How volatile is the pair?+

LQD realized volatility approximately 7-10 percent annualized vs TLT 13-17 percent (0.5-0.7x ratio reflects LQD lower duration plus modest credit risks). 60-day rolling correlation 0.55-0.70 (higher than HYG-TLT). During pure flight-to-safety can flip negative briefly. During inflation-driven stress rises to 0.75+ (both fall on rate rises). LQD exposure: LQD ETF (most liquid IG corporate, AUM approximately $35 billion) or VCIT (Vanguard Intermediate-Term Corporate). TLT exposure: TLT ETF or 30Y Treasury futures. Pair has produced steady carry returns: 2022 long LQD short TLT gained approximately 18 percentage points; 2008-09 long TLT short LQD gained 44+ percentage points.
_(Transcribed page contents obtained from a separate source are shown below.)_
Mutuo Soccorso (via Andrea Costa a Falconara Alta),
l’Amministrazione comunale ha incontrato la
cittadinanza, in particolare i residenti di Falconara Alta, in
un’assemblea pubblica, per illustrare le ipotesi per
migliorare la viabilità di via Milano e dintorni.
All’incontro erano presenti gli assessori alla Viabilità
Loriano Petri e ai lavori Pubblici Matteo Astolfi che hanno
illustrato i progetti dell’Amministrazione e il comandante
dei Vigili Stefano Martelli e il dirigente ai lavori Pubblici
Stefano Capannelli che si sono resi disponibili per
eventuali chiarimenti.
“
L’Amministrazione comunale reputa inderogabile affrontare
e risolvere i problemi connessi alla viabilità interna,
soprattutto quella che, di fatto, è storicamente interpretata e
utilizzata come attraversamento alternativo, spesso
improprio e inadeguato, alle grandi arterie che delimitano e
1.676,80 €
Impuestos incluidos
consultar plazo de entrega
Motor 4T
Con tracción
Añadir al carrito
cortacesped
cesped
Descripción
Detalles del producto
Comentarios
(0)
How do IG spreads and TLT yields move?+

LQD yield = intermediate Treasury yield (4-5y average) + IG OAS (currently 80 bps) + small issue premium. TLT yield = long-end Treasury yield. LQD affected by two channels: intermediate yield direction + IG OAS direction. Intermediate down + OAS down = LQD strongly positive. Intermediate up + OAS up = LQD negative (buffered by shorter duration). TLT single channel: long-end yield direction. The pair captures IG credit cycle (OAS direction) plus relative duration positioning. Most actionable when IG OAS direction divergent from long-end yield direction.
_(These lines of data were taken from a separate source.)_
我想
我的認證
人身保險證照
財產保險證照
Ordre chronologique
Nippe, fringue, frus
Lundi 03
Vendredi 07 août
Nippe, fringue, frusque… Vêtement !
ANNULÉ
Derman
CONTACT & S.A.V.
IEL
How does LQD-vs-TLT compare to HYG-vs-TLT?+

Both pairs track credit-versus-duration at different credit risk levels. HYG/TLT captures speculative-grade cycle; LQD/TLT captures investment-grade cycle. 2008-09 GFC: HYG/TLT compressed 60+ percent; LQD/TLT compressed 44 percent. 2020 COVID: HYG/TLT compressed 39 percent; LQD/TLT compressed 28 percent. 2022 hiking: both expanded modestly. Proportional difference reflects HYG higher credit beta (HY OAS 2.84 percent + premium vs IG OAS 0.80 percent). LQD/TLT compression typically lags HYG/TLT compression by 2-4 weeks. April 2026 reading: LQD/TLT 1.26 (normal), HYG/TLT 0.92 (normal). Both consistent with no recession signal.